▶ [Problem to work on]: Reproduce verbatim the lines from the line containing "picture [118, 711, 1123, 1754]" up to and including the line containing "Identify the document elements. Format: label text...".

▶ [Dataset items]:
= = =

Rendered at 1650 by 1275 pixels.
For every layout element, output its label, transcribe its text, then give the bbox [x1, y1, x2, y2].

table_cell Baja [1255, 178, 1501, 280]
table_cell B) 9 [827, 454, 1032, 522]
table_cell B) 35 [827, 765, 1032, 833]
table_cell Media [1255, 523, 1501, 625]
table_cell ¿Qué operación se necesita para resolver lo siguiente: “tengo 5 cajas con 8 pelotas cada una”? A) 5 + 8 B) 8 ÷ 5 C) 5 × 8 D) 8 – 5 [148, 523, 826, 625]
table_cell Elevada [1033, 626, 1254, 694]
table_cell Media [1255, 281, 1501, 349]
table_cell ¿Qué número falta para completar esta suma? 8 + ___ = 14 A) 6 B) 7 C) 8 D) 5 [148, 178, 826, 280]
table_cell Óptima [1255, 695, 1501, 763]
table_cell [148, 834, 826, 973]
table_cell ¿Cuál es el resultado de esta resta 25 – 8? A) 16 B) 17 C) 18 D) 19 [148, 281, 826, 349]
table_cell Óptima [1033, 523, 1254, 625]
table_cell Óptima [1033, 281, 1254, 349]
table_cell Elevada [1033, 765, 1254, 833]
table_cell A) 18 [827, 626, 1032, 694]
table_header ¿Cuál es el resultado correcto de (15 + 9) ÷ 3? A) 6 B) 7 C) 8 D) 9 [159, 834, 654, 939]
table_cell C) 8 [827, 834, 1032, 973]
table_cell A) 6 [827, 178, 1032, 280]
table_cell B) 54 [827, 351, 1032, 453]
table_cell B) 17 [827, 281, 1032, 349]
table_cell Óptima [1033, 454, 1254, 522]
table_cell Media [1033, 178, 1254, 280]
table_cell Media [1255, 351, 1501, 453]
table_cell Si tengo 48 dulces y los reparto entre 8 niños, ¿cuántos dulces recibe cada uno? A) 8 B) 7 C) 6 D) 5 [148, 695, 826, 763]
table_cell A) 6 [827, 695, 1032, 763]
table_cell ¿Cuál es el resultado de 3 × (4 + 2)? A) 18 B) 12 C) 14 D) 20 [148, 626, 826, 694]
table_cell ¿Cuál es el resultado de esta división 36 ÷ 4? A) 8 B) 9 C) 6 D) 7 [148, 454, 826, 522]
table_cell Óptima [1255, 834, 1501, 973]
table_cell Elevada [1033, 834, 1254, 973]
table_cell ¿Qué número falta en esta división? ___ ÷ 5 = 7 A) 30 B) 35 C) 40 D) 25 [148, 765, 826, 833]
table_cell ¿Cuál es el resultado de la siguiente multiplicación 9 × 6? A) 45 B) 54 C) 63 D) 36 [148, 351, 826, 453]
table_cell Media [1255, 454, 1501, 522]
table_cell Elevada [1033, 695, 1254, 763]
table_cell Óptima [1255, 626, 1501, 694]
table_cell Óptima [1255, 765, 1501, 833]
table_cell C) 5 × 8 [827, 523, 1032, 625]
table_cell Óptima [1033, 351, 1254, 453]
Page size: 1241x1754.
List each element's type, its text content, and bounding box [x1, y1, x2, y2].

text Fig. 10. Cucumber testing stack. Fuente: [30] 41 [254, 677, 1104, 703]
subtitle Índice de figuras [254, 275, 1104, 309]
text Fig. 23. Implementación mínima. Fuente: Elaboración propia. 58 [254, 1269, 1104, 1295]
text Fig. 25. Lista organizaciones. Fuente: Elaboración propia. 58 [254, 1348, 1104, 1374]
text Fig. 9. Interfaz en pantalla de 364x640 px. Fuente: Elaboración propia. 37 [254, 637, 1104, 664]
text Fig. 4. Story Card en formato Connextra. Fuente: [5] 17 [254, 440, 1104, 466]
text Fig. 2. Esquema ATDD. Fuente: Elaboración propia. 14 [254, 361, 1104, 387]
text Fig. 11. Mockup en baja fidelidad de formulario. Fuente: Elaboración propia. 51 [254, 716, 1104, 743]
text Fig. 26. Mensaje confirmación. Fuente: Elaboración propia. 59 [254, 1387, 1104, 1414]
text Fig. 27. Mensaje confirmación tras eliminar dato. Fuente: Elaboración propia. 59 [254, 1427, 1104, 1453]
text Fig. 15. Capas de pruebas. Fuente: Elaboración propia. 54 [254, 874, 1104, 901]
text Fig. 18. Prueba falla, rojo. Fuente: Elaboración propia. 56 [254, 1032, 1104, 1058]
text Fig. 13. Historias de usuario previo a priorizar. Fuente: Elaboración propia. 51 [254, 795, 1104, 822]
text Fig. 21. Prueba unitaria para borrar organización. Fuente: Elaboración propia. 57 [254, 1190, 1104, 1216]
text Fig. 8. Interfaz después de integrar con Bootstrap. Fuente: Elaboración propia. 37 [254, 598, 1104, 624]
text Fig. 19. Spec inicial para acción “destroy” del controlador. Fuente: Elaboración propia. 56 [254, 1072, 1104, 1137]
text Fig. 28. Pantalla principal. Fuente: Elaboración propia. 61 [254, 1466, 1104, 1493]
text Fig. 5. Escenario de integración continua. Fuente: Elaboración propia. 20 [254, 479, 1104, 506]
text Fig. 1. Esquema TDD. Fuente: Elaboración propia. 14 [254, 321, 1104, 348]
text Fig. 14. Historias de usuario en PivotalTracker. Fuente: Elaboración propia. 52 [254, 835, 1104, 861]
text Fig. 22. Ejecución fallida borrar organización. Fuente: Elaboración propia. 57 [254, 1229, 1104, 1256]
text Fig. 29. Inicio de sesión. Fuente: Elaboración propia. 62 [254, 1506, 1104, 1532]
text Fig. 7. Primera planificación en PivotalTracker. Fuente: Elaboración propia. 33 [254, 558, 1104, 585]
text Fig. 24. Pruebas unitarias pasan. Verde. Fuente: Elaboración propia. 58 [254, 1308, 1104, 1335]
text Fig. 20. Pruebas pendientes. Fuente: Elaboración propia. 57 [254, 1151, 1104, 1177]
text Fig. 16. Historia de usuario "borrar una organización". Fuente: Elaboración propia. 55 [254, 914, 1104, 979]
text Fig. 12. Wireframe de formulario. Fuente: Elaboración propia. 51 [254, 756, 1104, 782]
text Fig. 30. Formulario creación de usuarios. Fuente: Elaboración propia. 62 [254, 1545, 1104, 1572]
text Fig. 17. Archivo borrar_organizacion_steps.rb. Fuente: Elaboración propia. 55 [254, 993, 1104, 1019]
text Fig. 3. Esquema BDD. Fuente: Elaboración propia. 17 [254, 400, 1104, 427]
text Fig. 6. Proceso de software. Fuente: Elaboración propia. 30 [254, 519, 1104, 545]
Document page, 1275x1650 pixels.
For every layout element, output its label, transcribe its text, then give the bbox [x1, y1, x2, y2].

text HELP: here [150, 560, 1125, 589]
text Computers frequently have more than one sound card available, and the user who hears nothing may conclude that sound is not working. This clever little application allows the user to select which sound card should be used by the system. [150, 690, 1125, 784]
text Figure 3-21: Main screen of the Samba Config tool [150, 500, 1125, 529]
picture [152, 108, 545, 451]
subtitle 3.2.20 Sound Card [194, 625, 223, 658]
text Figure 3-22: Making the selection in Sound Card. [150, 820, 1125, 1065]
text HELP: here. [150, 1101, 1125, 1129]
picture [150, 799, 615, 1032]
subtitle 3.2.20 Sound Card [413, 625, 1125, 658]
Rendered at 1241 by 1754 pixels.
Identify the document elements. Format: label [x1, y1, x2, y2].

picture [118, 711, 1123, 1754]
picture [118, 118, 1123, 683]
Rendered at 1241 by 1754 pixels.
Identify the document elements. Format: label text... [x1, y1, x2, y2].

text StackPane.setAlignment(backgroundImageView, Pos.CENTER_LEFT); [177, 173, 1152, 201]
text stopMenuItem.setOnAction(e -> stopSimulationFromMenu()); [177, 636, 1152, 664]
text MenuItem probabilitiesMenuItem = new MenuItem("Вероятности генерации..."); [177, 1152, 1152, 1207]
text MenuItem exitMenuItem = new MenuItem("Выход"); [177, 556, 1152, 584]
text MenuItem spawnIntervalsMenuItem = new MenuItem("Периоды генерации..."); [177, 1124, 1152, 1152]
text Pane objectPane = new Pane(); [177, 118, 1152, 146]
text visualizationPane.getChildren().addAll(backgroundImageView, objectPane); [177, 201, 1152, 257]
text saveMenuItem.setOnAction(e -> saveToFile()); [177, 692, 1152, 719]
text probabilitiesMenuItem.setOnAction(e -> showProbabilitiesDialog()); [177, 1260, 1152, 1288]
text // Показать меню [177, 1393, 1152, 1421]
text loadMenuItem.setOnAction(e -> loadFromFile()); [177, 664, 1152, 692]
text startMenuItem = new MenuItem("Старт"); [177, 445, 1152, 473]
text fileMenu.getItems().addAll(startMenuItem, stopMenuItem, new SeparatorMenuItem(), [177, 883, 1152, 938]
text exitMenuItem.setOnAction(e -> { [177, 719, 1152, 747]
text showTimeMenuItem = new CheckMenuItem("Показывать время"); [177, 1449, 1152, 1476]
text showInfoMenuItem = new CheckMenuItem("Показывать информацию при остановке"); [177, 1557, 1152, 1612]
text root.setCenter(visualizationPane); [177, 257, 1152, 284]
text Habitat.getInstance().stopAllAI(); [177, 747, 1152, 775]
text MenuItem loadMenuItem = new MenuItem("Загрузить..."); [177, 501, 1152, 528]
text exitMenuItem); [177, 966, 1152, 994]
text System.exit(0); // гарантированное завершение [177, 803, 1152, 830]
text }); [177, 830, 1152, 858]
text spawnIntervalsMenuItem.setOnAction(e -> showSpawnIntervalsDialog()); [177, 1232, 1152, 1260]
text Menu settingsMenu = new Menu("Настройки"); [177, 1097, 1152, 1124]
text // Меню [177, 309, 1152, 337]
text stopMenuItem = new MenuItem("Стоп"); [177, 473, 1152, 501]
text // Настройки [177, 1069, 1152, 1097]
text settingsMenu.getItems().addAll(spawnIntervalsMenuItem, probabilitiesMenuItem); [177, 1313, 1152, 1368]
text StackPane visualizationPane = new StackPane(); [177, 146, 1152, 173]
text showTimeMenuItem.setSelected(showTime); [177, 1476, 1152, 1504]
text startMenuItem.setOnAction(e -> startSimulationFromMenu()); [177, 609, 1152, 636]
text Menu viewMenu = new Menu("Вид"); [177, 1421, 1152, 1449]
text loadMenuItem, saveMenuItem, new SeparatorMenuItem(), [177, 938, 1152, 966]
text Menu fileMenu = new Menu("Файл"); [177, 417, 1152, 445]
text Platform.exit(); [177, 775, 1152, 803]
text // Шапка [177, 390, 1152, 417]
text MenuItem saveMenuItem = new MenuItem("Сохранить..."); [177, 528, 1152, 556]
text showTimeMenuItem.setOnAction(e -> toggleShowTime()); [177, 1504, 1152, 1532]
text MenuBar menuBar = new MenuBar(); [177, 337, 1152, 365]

= = =

▶ [The output]:
picture [118, 711, 1123, 1754]
picture [118, 118, 1123, 683]
Rendered at 1241 by 1754 pixels.
Identify the document elements. Format: label text... [x1, y1, x2, y2].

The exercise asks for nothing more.